Reading text START

If we address the jpeg protocol from this processual perspective, seeing it as a quantum occasion, a moment of becoming, we can see why and how it withdraws from view. Each moment of becoming, each process of encoding/decoding, each working of light into data, each compression is a quantum occasion. That is jpeg. The process is not what jpeg does, it is what it is. Jpeg withdraws from view because each quantum moment of becoming perishes, only to be taken up again by another instantiation of jpeg, another occasion.

Jpeg has a form of continuity in the documents of jpeg group, in the specifications and strategies of the imag(in)ing industries, in the alliances within which it is enfolded. But its ontological continuity comes from its quantum moments of becoming, its position as a process that becomes and then perishes only to become and perish with the next instantiation. Jpeg is a society.

Kittler: burnt into hardware

Kittler rises to Lev Manovich’s challenge: “if we are to focus on software itself […] it helps to practice what one writes about” (Manovich 2008: 8). Kittler not only knows about software, he has taught it and advocates programming as a practice (Kittler 1995, 2008). What is perhaps interesting is how he approaches software less perhaps as a material object but wither as an element in hardware apparatuses or as a component in a new discourse network or regime.

Kittler takes a materialist view, software is enfolded in hardware. “Not only no program, but also no underlying microprocessor system could ever start without the rather incredible autobooting faculty of some elementary functions that, for safety’s sake, are burnt into silicon and thus form part of hardware” (Kittler 1997: 150). This hardware has been “explicitly contrived to evade our perception” (p 148) and as such has power-full implications.

It is in this that he returns to his broader theme of discourse networks (the enfolded technological/semiotic regime). “Through the use of keyboard like user-interface, user-friendliness or even data projection, the industry has damned humanity to remain human” (Kittler 1997: 157). This is his wider critique of the human subject –  or as Winthrop-Young has it “homo faber, man the toolmaker” (Winthrop-Young 2010: 75). Kittler attacks user-friendly software as implicated in our narcissistic belief in our importance in the assemblage (the sort of critique Latour would warm too). It tricks us into seeing the human subject as in charge.  Software is the opium of the masses and those willing to engage with programming are Neo-like heroes battling the Matrix.

In 1986 he predicted: “The general digitization of channels and information erases the difference among individual media […] Inside the computers themselves everything becomes a number, quantity without image, sound, or voice […] Modulation, transformation, synchronization; delay, storage, transposition; scrambling, scanning, mapping –  a total media link on a digital basis will erase the very concept of medium. Instead of wiring people and technologies, absolute knowledge will run as an endless loop” (Kittler 1999: 1-2). He was of course right to see software-empowered shifts in the information economy and media ecology, but what is important is how, in Kittler’s work, the emphasis is on the epistemic shifts in which software-within-hardware is enfolded (and potentially the hardware apparatuses) rather rather than software as a material actant itself. This is an analysis of a new media assemblage where software is a material actant only insofar as it is burnt into hardware. The regime/discourse network is the prime mover and point of interest.

Reading text END

▶ _Try it_: Continue the text on jpeg and Kittler's view of software from the point where it stops. Nothing in the records is needed.

Record extracts START

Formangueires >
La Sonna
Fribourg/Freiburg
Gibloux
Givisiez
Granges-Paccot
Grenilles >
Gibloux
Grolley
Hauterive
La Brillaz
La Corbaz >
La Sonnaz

Record extracts END
Record extracts START

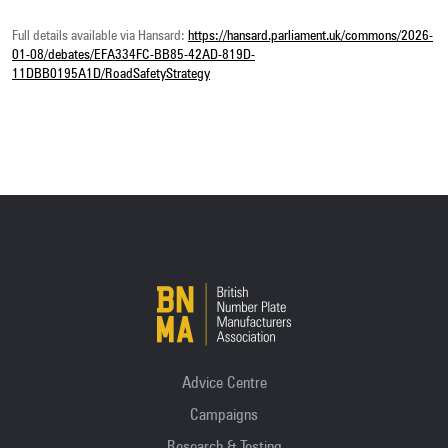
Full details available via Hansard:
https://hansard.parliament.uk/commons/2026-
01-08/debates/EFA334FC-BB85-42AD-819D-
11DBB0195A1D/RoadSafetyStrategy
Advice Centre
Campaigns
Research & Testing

Record extracts END

▶ _Output_:
His latest work on sign systems continues this location of software as an element in a broader material/semiotic regime but not a distinct actant. Here software code is addressed as a sign system within a genealogy of other codices. “If every historical epoch is governed by a leading philosophy, then the philosophy of code is what governs our own,” he says (2008: 45). Once again there is the concern with the epistemic ruptures and regimes. This is not to say that his has become an idealist critique. Those codes/philsophies/discourses are enfolded within material assemblages and technologies. Software whether “burnt into silicon” or circulating as philosophy is part of the discourse network. Where perhaps we can extend Kittler’s account is by addressing software as material not only in terms of its location in hardware but also in its own ontological status – an object actant in the world.

  • Manovich, L., 2008, Software Takes Command. unpublished ms., 2008, unpublished ed. .
  • Kittler, F 1995, There is No Software, Ctheory. net. Retrieved February 14, 2011,  from http://www.ctheory.net/articles.aspx?id=74
  • Kittler, F., 1997, Literature Media Information Systems, Johnston, J. ed. OAP, Amsterdam.
  • Kittler, F.A., 1999, Gramophone, Film, Typewriter, Translated by G. Winthrop-Young & M. Wutz. Stanford University Press, Stanford, Calif..
  • Kittler, F. 2008, Code (or, How Can You Write Something Differently), in M Fuller (ed), Software Studies : A Lexicon, MIT Press, Cambridge, Mass.; London, pp. 40-7.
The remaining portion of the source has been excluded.